Buried within the rainfall snapshot, are interesting facts that are not obvious. For example, while the three-month rainfall for Sydney, N.S., was near normal, they received twice as much rain on Saturday as they did during the entire month of July.

Now people are already asking what fall is going to be like. Before I comment on that – and I don’t usually make season-long predictions – I want to quickly look back on why it’s been so hot and muggy. 

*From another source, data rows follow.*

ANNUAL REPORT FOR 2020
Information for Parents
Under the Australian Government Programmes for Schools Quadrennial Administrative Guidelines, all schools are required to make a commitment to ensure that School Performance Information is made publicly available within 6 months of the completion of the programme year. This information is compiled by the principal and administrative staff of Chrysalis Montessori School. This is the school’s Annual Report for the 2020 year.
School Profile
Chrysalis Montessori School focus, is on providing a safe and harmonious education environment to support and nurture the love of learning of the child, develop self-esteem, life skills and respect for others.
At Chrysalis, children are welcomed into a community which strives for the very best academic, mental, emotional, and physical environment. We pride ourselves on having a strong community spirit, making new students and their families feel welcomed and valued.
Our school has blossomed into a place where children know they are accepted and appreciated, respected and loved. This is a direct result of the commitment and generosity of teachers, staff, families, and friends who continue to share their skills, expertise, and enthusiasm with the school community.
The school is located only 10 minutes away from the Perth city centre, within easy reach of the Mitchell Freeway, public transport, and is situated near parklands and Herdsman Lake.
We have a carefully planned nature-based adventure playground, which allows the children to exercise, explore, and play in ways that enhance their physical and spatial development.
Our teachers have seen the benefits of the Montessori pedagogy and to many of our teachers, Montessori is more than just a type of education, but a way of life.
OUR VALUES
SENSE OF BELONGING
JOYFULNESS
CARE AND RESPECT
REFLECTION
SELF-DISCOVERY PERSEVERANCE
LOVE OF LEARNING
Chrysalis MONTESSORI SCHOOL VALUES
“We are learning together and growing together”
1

This summer, the Bermuda High, that large subtropical semi-permanent centre of high atmospheric pressure typically found south of the Azores in the Atlantic Ocean, sits much farther north than it usually does. The position of the system and the wind-field around it resulted in “Ontario heat” settling over Atlantic Canada. 

Over the next few weeks, I expect the controlling system to slowly sink southward. That more typical location for the system will allow the jet stream to flatten out and also sink southward, in turn allowing weather systems approaching from the west to move across Atlantic Canada. That will see periods of rain instead of hit-and-miss showers and will put an end to the flow of air from the tropics. Overall, I believe our fall will be a little on the wet side, with near or above seasonal temperatures.

Time will tell.

Cindy Day is the chief meteorologist for SaltWire Network.